--- START ---

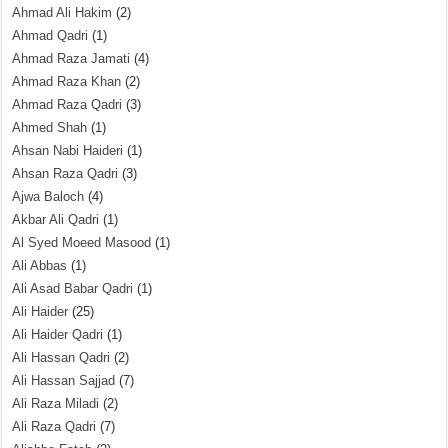
Ahmad Ali Hakim
(2)
Ahmad Qadri
(1)
Ahmad Raza Jamati
(4)
Ahmad Raza Khan
(2)
Ahmad Raza Qadri
(3)
Ahmed Shah
(1)
Ahsan Nabi Haideri
(1)
Ahsan Raza Qadri
(3)
Ajwa Baloch
(4)
Akbar Ali Qadri
(1)
Al Syed Moeed Masood
(1)
Ali Abbas
(1)
Ali Asad Babar Qadri
(1)
Ali Haider
(25)
Ali Haider Qadri
(1)
Ali Hassan Qadri
(2)
Ali Hassan Sajjad
(7)
Ali Raza Miladi
(2)
Ali Raza Qadri
(7)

--- END ---

● **EXERCISE**
Among the entries, how many lines hold the word "Qadri"? Please answer with only that number.

● **YOUR RESPONSE**
8